* [What you have to do]:
Please report every line from the material that contains the word "action".

* [Given data]:
- - -

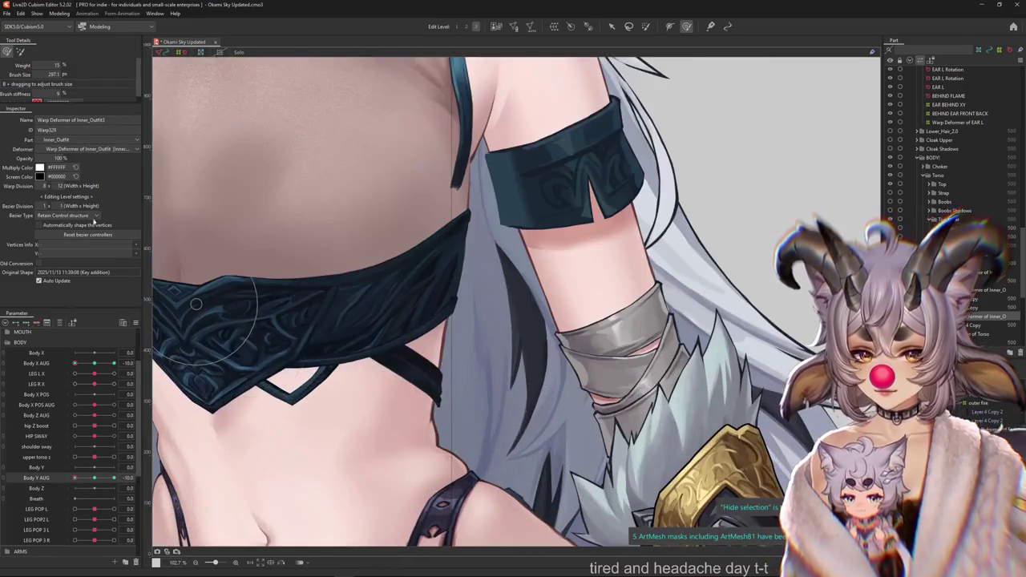
- Warp the belt and strap up and right at Body Y AUG -10, hiding the grid to check
{"action": "left_click", "coordinate": [21, 51]}
{"action": "left_click_drag", "start_coordinate": [336, 388], "coordinate": [373, 321]}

- - -

* [Response to the exercise]:
{"action": "left_click", "coordinate": [21, 51]}
{"action": "left_click_drag", "start_coordinate": [336, 388], "coordinate": [373, 321]}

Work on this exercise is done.